Broadband Ocean Acoustic SimulationDate: 2009-10-20 Add to Google Calendar
Location: Holmes Hall 389
Speaker: Mr Jim Hino
Referentia Systems Inc. has just completed a project for the Center of Excellence for Research in Ocean Sciences (CEROS). The project resulted in a program that simulated acoustic signals received at sensors in response to broadband active sonar.
The goal of the project was to develop an algorithm to generate acoustic waveforms with sufficient fidelity to train broadband active sonar operators. In the real world, the operators listen to the acoustic signals and are tasked with identifying and classifying targets of interest out of the signal.

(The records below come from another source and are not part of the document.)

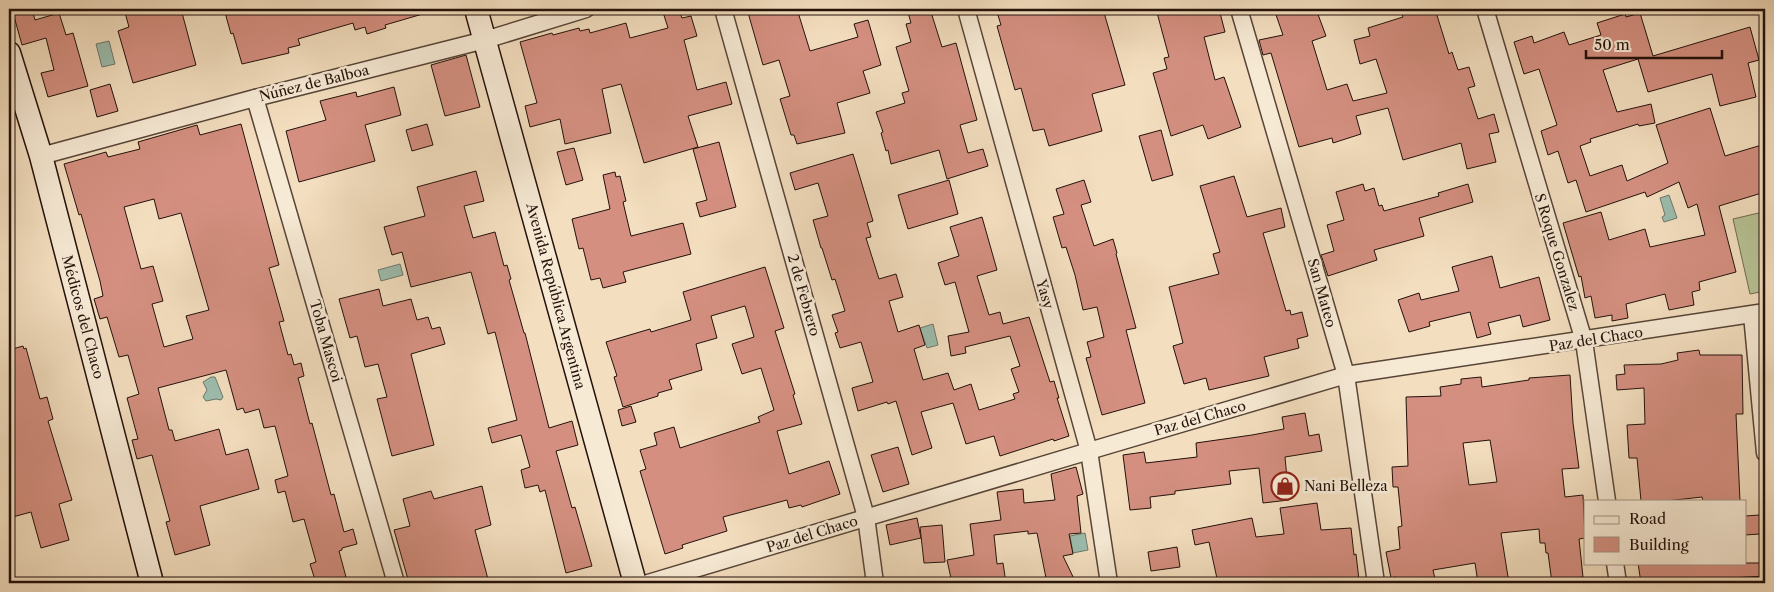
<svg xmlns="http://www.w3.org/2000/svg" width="1774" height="592" font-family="'Libre Caslon Text',serif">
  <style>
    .green { fill: #b7c295; stroke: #6d6a50 }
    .water { fill: #9cbcad; stroke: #6c786c }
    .building { fill: #d48f80; stroke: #23110a; fill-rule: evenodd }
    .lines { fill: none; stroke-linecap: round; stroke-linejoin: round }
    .minor-casing { stroke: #574437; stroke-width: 19 }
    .secondary-casing { stroke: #23110a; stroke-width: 25 }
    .minor { stroke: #f7ead5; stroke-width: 16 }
    .secondary { stroke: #f7ead5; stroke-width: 22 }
    .labels { text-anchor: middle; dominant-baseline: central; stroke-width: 5; stroke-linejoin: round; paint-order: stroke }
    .street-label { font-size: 14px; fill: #23110a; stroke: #f7ead5 }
    .poi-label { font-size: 14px; fill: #23110a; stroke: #f7ead5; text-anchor: start }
  </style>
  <rect width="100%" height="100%" fill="#f3debf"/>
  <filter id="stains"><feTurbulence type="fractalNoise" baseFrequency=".004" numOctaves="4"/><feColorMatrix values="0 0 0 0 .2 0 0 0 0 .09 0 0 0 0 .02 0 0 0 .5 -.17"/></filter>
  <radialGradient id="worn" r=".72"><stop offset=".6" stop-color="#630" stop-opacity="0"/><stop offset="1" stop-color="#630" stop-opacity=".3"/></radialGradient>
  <polygon class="green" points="1763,212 1765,220 1765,291 1750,294 1733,219"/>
  <g class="water">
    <polygon points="109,41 115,64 102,67 96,44"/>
    <polygon points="1669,195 1677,218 1664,222 1662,217 1665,215 1660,198"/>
    <polygon points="400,264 403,275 381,281 378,270"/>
    <polygon points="933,324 938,345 927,348 920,328"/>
    <polygon points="211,377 215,377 223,397 221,400 216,399 206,401 203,397 207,390 203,382"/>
    <polygon points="1085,533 1088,550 1073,553 1070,536"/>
  </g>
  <g class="building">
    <polygon points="12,9 32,9 35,20 59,13 66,35 73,33 88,86 48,97 41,73 54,70 46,38 22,45"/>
    <polygon points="124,9 181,9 196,65 133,83 118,31 129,27"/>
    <polygon points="224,9 426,9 426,13 385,25 386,28 367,34 365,27 355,30 353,23 298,39 300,45 288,48 289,53 242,64 233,33 231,34"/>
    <polygon points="662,9 679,9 682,18 691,16 697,36 684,40 697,90 726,82 732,104 688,116 698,147 644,163 621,84 602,89 611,133 565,144 560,119 530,127 525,106 537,103 520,42 552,33 553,35 579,28 580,31 589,29 590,33 626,23 630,38 668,28"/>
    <polygon points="747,9 797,9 810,51 858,37 854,24 868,20 881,65 863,71 870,93 837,103 845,133 797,144 794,135 791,135 780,99 790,96 779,60 763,65"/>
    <polygon points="907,9 930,9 942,47 956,43 977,120 960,125 968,153 983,149 988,166 947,179 939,150 891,164 888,150 886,151 881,133 883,132 876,112 905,103 902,93 909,91 896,47 911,42 906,24 911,23"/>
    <polygon points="996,9 1103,9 1125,85 1092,94 1102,131 1049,146 1044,129 1033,131 1021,88 1015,90 997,26 1001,25"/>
    <polygon points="1156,9 1219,9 1225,32 1204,37 1215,80 1224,77 1241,127 1208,139 1203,125 1171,136 1153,73 1167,69 1164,58 1169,57"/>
    <polygon points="1274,9 1316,9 1326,36 1312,41 1327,90 1347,84 1353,101 1387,93 1376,59 1360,64 1354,40 1370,36 1368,28 1403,17 1401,11 1409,9 1435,9 1449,54 1452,52 1458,70 1469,67 1475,86 1468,88 1478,119 1494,114 1499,132 1489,134 1496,162 1467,169 1461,143 1403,160 1388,108 1356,116 1361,134 1333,143 1332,138 1299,147 1271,53 1263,55 1259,40 1283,35"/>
    <polygon points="1640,13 1653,56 1750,27 1759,60 1748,63 1756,97 1720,106 1712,74 1648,92 1638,59 1603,70 1617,112 1651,104 1655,123 1639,126 1638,124 1590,139 1591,142 1580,146 1590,176 1622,165 1627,181 1668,163 1656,125 1710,108 1725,156 1765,144 1765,192 1719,206 1736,272 1699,282 1700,290 1692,292 1694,305 1669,310 1665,294 1626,304 1628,318 1612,321 1612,315 1595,318 1591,296 1585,298 1581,276 1579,277 1563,223 1601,212 1609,240 1645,229 1650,247 1705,235 1697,204 1688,208 1679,182 1647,197 1645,192 1586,212 1576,180 1568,183 1558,151 1548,155 1541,131 1557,125 1539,69 1524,74 1514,42 1532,36 1534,43 1564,32 1569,45 1601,35 1597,23 1625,14 1626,17"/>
    <polygon points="466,55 480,107 445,116 431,65"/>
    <polygon points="110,84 118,111 97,117 90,90"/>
    <polygon points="394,87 401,115 365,125 375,161 299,182 286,131 326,120 320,101 356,92 357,97"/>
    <path d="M241,124L279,265L269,268L284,321L279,322L288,355L291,354L294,365L301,363L304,376L298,378L300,385L310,424L312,423L331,495L334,494L344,532L353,529L357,544L342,548V550L339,551L346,577L323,583H316L310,564L316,562L304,519L293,522L285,491L278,493L275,480L288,476L275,426L264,428L259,409L245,413L243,408L237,410L226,370L158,388L169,430H172L175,441L219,429L226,455L248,449L259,489L200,506L210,545L175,555L166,522L170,521L152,455L137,459L132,440L138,439L127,398L139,394L128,355L119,357L107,317L100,319L94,299L103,296L100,281L81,214L79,215L64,164L106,152L108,157L140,149L138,142L197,125L200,135ZM154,199L159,219L181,213L209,310L186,316L193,339L164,347L152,304L163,301L153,266L141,269L124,207Z"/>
    <polygon points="427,124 433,145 412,151 406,130"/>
    <polygon points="1161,130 1173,175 1152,181 1139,136"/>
    <polygon points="719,142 736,207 700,217 696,203 707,200 693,149"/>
    <polygon points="574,148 583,180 566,185 557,152"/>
    <polygon points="853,154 873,221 867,223 871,237 866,238 879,279 896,274 903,297 889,301 898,332 919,325 925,345 914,349 923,380 948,373 954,390 971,384 979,410 1015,399 1013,394 1019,392 1011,369 1020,366 1010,336 965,347 966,353 951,356 948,336 969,332 955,282 945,285 938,263 959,256 950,227 982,217 997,270 977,276 989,315 1000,312 1003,324 1029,317 1050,382 1054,381 1059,398 1057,398 1069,436 1054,441 1053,439 1000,456 994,436 966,444 953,403 921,412 932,448 912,455 896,401 888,404 887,402 858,411 852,388 873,382 861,342 840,348 835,333 838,332 832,315 845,311 835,279 832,280 822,248 821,248 813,220 828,216 818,183 795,190 790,173"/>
    <polygon points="476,171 484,201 464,206 473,238 495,232 504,266 507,265 511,279 509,280 524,333 525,333 549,428 572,421 578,445 556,451 572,508 575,507 592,566 566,573 545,490 540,492 538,485 525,488 521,470 530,467 521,435 492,443 488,428 517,420 495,332 488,334 471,272 411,287 402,252 392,255 384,227 425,216 417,187"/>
    <polygon points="615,172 616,177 620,176 626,201 623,202 631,236 683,223 691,254 623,272 626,282 603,288 600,278 591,280 583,248 579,249 572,219 610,209 603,175"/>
    <polygon points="1234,176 1247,217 1281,208 1285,227 1263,233 1286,311 1290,310 1291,315 1302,312 1308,336 1297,339 1299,348 1264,357 1269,376 1209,390 1206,378 1184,384 1173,346 1183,343 1169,287 1219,274 1213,254 1220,252 1200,186"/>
    <polygon points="949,180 958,214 908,229 898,195"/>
    <polygon points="1084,180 1091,202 1081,205 1094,246 1113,239 1117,253 1116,254 1136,328 1126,330 1145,403 1102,415 1086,358 1091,357 1087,342 1104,337 1097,307 1083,310 1075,275 1066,247 1062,248 1053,217 1064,214 1056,189"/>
    <polygon points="1363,184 1365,191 1374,188 1379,206 1382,205 1384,211 1439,196 1438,193 1468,184 1473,202 1419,218 1424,236 1374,250 1377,260 1328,276 1321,255 1334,251 1327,225 1344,220 1336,192"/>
    <polygon points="1492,256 1500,288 1539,277 1550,320 1523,327 1520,315 1488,323 1491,334 1477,338 1470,312 1429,322 1430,326 1409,332 1398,300 1419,293 1421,300 1459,291 1452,267"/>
    <polygon points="765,267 784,328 775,331 795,394 793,395 802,424 777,431 789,474 829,461 840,494 802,507 801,505 789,508 787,500 723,517 727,531 682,545 683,548 665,554 640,471 646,469 640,450 657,445 654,433 674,427 680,448 760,422 758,417 774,410 761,368 742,374 732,344 754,337 745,306 711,316 717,338 696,344 702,370 669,380 672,389 658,393 658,396 623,407 614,377 617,376 606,342 650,329 651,332 691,320 683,292"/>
    <polygon points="379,289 383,306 411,299 417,320 428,317 432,329 440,327 445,344 411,354 434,445 392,456 377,399 387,397 378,364 365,367 357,336 350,338 339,299"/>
    <polygon points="23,346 24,349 26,348 40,399 47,397 53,419 48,421 72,500 59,504 69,540 41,548 31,512 9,518 9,350"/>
    <polygon points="1699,350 1700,355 1742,355 1743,414 1736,414 1740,501 1703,501 1702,497 1666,501 1641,501 1637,458 1629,458 1627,425 1645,424 1644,388 1617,390 1616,375 1625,374 1624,365 1661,364 1678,360 1677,353"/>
    <path d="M1570,375L1573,423L1579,468L1562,469L1565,497L1583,495L1585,538L1579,539L1583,577L1576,578L1577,583H1552L1548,553H1546L1545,543H1540L1539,529L1501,533L1509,583H1478L1475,563L1433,570L1436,583H1397L1396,577L1391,578L1386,552L1400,549L1398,527L1402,526L1398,487H1393L1392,467L1408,466L1406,397L1441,396L1440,387L1461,384V379L1481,377L1482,387L1529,380V378ZM1490,440L1497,482L1469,485L1463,443Z"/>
    <polygon points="631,406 636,422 622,426 618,410"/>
    <polygon points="1305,413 1309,436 1319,434 1322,451 1285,457 1289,500 1263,503 1259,468 1229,471 1231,484 1175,491 1175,494 1150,497 1151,508 1130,510 1123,455 1144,452 1146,463 1197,457 1196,443 1252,435 1284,429 1282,417"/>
    <polygon points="898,447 909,484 883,492 871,455"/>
    <polygon points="1076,467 1083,494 1077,496 1081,533 1069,534 1073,554 1063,556 1076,583 1047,583 1037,533 1028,534 1028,531 994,535 997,564 1003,563 1006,583 952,583 947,560 974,555 970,524 1001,520 997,492 1023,489 1024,503 1055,500 1051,474"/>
    <polygon points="482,486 491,525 475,530 489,583 409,583 394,530 410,526 403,499 431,491 434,499"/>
    <polygon points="1317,503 1321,530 1351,528 1354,555 1356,554 1359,580 1328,583 1218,583 1209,542 1195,545 1192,530 1252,518 1256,537 1284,534 1280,508"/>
    <polygon points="1760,515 1760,534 1745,535 1745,516"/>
    <polygon points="917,518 921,538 890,545 886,525"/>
    <polygon points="942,525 945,562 924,563 920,527"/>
    <polygon points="1177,547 1180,567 1151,571 1148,552"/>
    <polygon points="1638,563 1765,563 1765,576 1730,578 1731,583 1641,583"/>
  </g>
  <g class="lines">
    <g class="minor-casing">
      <g id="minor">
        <polyline points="723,9 866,517 875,583"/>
        <polyline points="966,9 1089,451 1109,583"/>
        <polyline points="1239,9 1346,375 1376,583"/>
        <polyline points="1485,9 1584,341 1607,501"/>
        <polyline points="255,98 396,583"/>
        <polyline points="41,156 255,98 485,40 586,9"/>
        <polyline points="1752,315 1765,453"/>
        <polyline points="1615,563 1618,583"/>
        <polyline points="648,583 1089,451 1346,375 1765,312"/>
      </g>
    </g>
    <g class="secondary-casing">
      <g id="secondary">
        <polyline points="476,9 635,583"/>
        <polyline points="9,53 41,156 152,583"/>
      </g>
    </g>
    <use href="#minor" class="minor"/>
    <use href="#secondary" class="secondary"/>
  </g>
  <defs>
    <g id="shop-ring" transform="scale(1.4375)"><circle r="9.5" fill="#f7ead5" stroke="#8f2418" stroke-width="1.5"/><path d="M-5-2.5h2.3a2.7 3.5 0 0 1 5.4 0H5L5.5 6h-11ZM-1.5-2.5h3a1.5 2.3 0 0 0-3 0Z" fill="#8f2418"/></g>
  </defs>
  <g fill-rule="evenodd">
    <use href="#shop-ring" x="1285" y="486"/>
  </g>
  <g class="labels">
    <g class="street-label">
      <text transform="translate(314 83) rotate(-14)">Núñez de Balboa</text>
      <text transform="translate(1557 252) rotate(73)">S Roque Gonzalez</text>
      <text transform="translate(1322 293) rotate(74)">San Mateo</text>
      <text transform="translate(1045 294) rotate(74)">Yasy</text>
      <text transform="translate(804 295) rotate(74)">2 de Febrero</text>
      <text transform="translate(556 296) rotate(75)">Avenida República Argentina</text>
      <text transform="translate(83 317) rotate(75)">Médicos del Chaco</text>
      <text transform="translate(1596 339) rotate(-9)">Paz del Chaco</text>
      <text transform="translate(326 341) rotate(74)">Toba Mascoi</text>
      <text transform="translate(1200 418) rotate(-16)">Paz del Chaco</text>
      <text transform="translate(812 534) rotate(-17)">Paz del Chaco</text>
    </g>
    <g class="poi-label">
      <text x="1304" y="486">Nani Belleza</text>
    </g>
  </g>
  <rect width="1774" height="592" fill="none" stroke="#f3debf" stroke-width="30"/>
  <rect x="10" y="10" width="1754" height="572" fill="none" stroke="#23110a" stroke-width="2.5"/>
  <rect x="15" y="15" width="1744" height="562" fill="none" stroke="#23110a"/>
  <rect x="1584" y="500" width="162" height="65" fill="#f7ead5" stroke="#a29384"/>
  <rect x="1594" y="516" width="25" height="8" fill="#f7ead5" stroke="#a29384"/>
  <text x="1629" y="524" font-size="15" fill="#23110a">Road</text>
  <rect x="1594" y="537" width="25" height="15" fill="#d48f80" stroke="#a29384"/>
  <text x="1629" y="550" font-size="15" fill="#23110a">Building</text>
  <path d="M1586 50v8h136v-8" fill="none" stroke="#23110a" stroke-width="2.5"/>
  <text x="1594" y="50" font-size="15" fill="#23110a" stroke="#f7ead5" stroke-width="4" paint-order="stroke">50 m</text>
  <rect width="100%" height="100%" filter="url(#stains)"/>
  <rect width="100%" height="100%" fill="url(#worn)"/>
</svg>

The simulations include reverberation, targets, and clutter designed to fool a trained operator. The challenge with this task is that the human sense of hearing can discern nuances in sound that cannot be generated by computers; hence, if the simulator has sufficient fidelity to fool an expert operator, it can be used to train new operators.
In addition's to the algorithm high fidelity requirement, the system developed has to perform in real-time on a laptop computer for the purpose of integrating in the simulation's target environment which consists of a laptop-based tactical trainer.
The project was successful and resulted in the Naval Air Warfare Center funding Referentia to extend the developed algorithms into other sonar systems.
The technical topics covered will include:
· Principles of underwater sound
· The challenges of multi-static (multiple transmitters and receivers) systems
· Architectural techniques to meet real-time
· Signal processing techniques to analyze and generate audio signals
· Real world recordings and simulated signals
Referentia is an applied research company that has developed numerous technologies in a wide range of domains such as signal processing, network quality of service, network security, high-speed databases, data fusion, mission planning and human behavior detection. Referentia has and will continue to employ UH staff and students. UH graduate student Lauren Gouveia worked on this project as the lead programmer.
Mr. Jim Hino holds a Master of Science in Electrical Engineering degree from the University of Southern California. He has 29 years of experience in a wide range of disciplines including systems engineering, software development and hardware development. He has patented his design of a 40-bit, symbolic processor. He has also developed a commercial package to graphically design real-time systems. He has designed and developed:
· Distributed, real-time operating systems
· Closed-loop hydrodynamic systems
· Signal processing algorithms for detecting targets in the ocean
· Data fusion algorithms for tracking entities, predicting behavior and predicting intent
Most recently, he has been designing data fusion and signal processing algorithms.